The sitting room door opened and Caroline came in, followed by Julia. “What a perfectly horrid day,” said Caroline, shaking fine drops of water from her dark hair. “Superintendent. Sergeant. Plummy’s just coming with some tea. I’m sure we could all do with some.” She slipped out of her leather jacket and tossed it wrong-side-out over the sofa back, before sitting beside her husband. The deep red silk of the jacket’s lining rippled like blood in the glow from the fire.
Kincaid met Julia’s eyes and saw pleasure mixed with wariness. It was the first time he had seen her with her mother, and he marveled at the combination of contrast and similarity. It seemed to him as if Julia were Caroline stretched and reforged, edges sharpened and refined, with the unmistakable stamp of her father’s smile. And in spite of her tough mannerisms, her face was as transparent to him as his own, while he found Caroline’s unreadable.
“We’ve been to Fingest church,” said Julia, speaking to him as if there were no one else in the room. “Con’s mum would have insisted on a Catholic funeral and burial, with all the trappings, but it didn’t matter the least bit to Con, so I mean to do what seems right to me.” She crossed the room to warm her hands by the fire. Dressed for the outdoors, she wore a heavy oiled-wool sweater still beaded with moisture, and her cheeks were faintly pink from the cold. “I’ve been round the churchyard with the vicar, and I’ve picked a gravesite within a stone’s throw of Matty’s. Perhaps they’ll like being neighbors.”
“Julia, don’t be irreverent,” said Caroline sharply. Turning to Kincaid, she added, “To what do we owe the pleasure of your company, Superintendent?”

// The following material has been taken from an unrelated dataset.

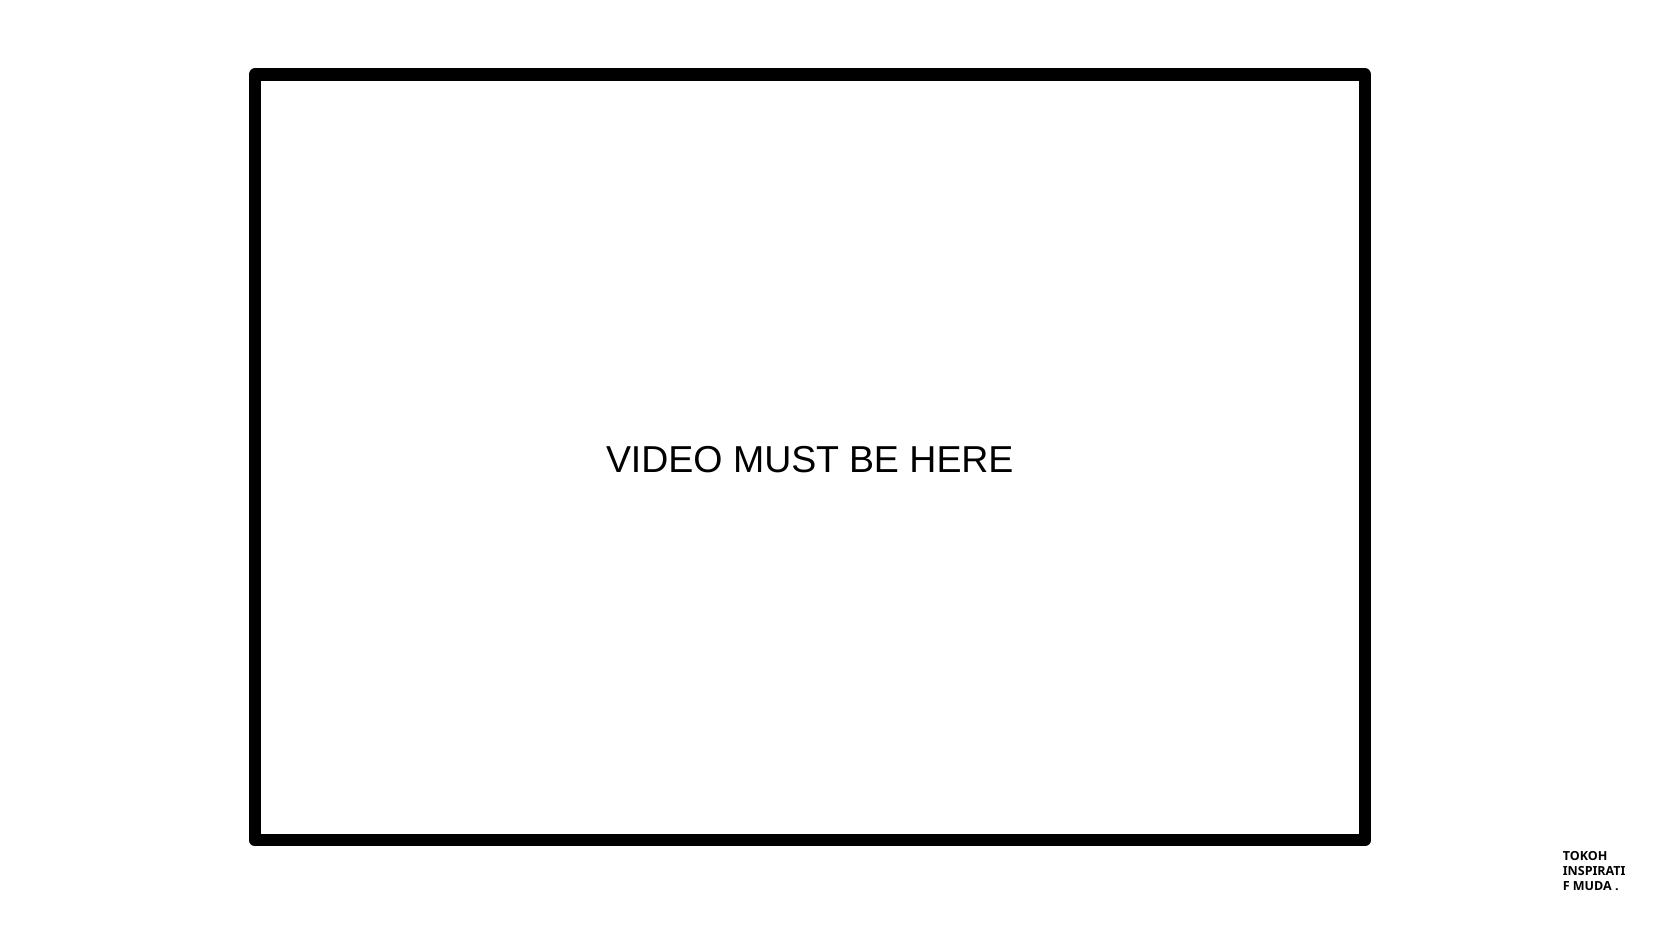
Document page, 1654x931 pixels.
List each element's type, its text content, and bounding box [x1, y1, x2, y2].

“I’ve just been telling Sir Gerald—”
The door swung open again as Plummy came through with a laden tea tray. Julia went immediately to her aid, and together they arranged the tea things on the low table before the fire. “Mr. Kincaid, Sergeant James.” Plummy smiled at Gemma, looking genuinely pleased to see her. “I’ve made extra, in case you’ve not had a proper lunch again.” She busied herself pouring, this time into china cups and saucers rather than the comfortable stoneware mugs they’d used in the kitchen.
Refusing the offer of freshly toasted bread, Kincaid accepted tea reluctantly. He looked directly at Gerald. “I’m sorry, sir, but I’m afraid we must go on with this.”
“Go on with what, Mr. Kincaid?” said Caroline. She had taken her cup from Plummy and returned to perch on the arm of the sofa, so that in spite of her small stature she seemed to hover protectively over her husband.